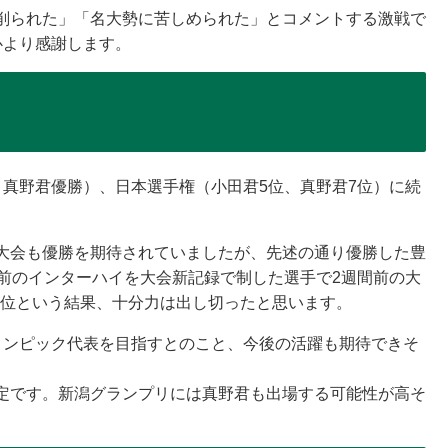
削られた」「名大勢に苦しめられた」とコメントする激戦で
心より感謝します。
、真野君優勝）、日本選手権（小田君5位、真野君7位）に続
大会も優勝を期待されていましたが、先述の通り優勝した豊
年前のインターハイを大会新記録で制した選手で2週間前の大
、4位という結果、十分力は出し切ったと思います。
リンピック代表を目指すとのこと、今後の活躍も期待できそ
定です。新潟グランプリには真野君も出場する可能性が高そ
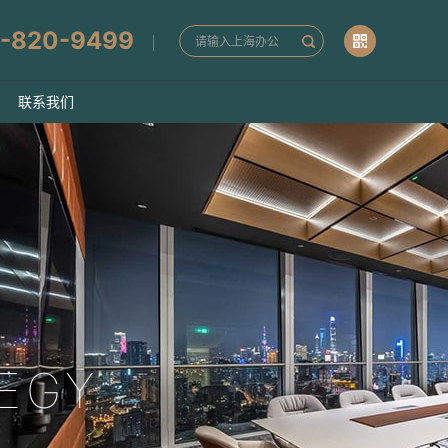
-820-9499
联系我们
EGY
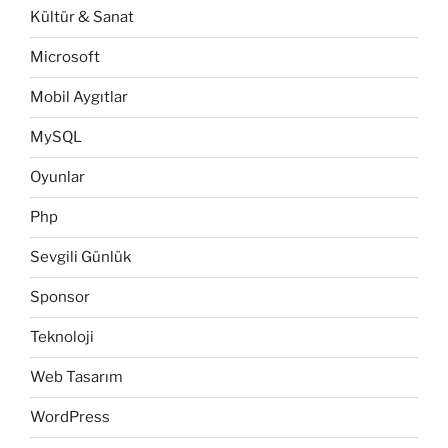
Kültür & Sanat
Microsoft
Mobil Aygıtlar
MySQL
Oyunlar
Php
Sevgili Günlük
Sponsor
Teknoloji
Web Tasarım
WordPress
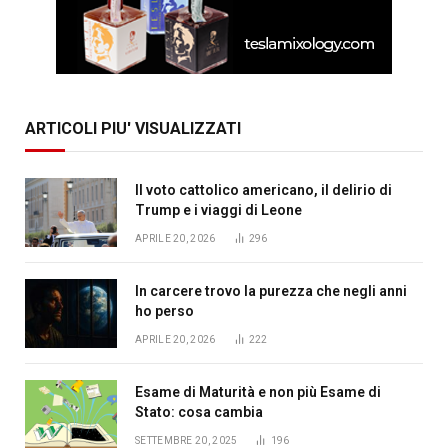
ARTICOLI PIU' VISUALIZZATI
Il voto cattolico americano, il delirio di
Trump e i viaggi di Leone
APRILE 20, 2026
296
In carcere trovo la purezza che negli anni
ho perso
APRILE 20, 2026
222
Esame di Maturità e non più Esame di
Stato: cosa cambia
SETTEMBRE 20, 2025
196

> _DIRECTIVE_:
Can you copy the listing word for word, starting with the line that contains "ARTICOLI PIU' VISUALIZZATI" and continuing through the end of the listing?

> _WRITTEN RESPONSE_:
ARTICOLI PIU' VISUALIZZATI
Il voto cattolico americano, il delirio di
Trump e i viaggi di Leone
APRILE 20, 2026
296
In carcere trovo la purezza che negli anni
ho perso
APRILE 20, 2026
222
Esame di Maturità e non più Esame di
Stato: cosa cambia
SETTEMBRE 20, 2025
196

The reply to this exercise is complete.